• _What you need to do_
Select all lines holding the word "Faiv" from the entries that follow.

Page images and extracted text:
----

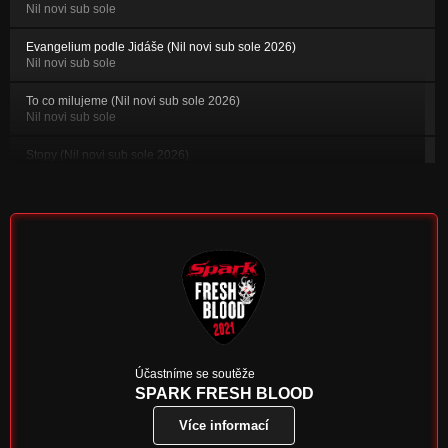
Nil novi sub sole
Evangelium podle Jidáše (Nil novi sub sole 2026)
Nil novi sub sole
To co milujeme (Nil novi sub sole 2026)
Nil novi sub sole
Stopy (Nil novi sub sole 2026)
Nil novi sub sole
Ptáčata (Nil novi sub sole 2026)
Nil novi sub sole
Nebe počká (demo version)
Nezařazeno
Stín (demo version)
Nezařazeno
Boží dar (demo version)
Účastníme se soutěže
Nezařazeno
SPARK FRESH BLOOD
Více informací
Vlci (demo version)
Nezařazeno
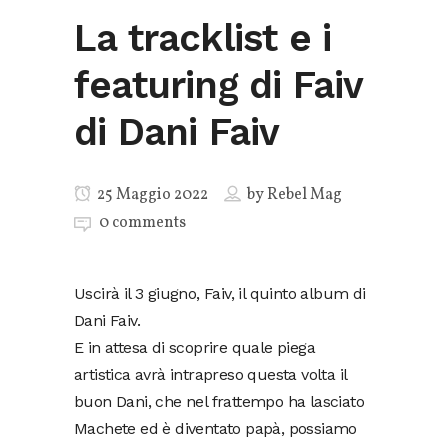
La tracklist e i
featuring di Faiv
di Dani Faiv
25 Maggio 2022
by
Rebel Mag
0 comments
Uscirà il 3 giugno, Faiv, il quinto album di
Dani Faiv.
E in attesa di scoprire quale piega
artistica avrà intrapreso questa volta il
buon Dani, che nel frattempo ha lasciato
Machete ed è diventato papà, possiamo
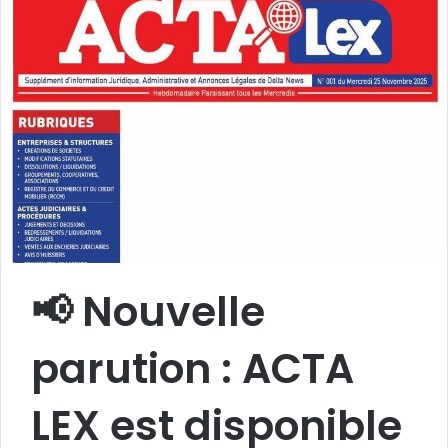
📢 Nouvelle
parution : ACTA
LEX est disponible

----

• _Your solution_
featuring di Faiv
di Dani Faiv
Uscirà il 3 giugno, Faiv, il quinto album di
Dani Faiv.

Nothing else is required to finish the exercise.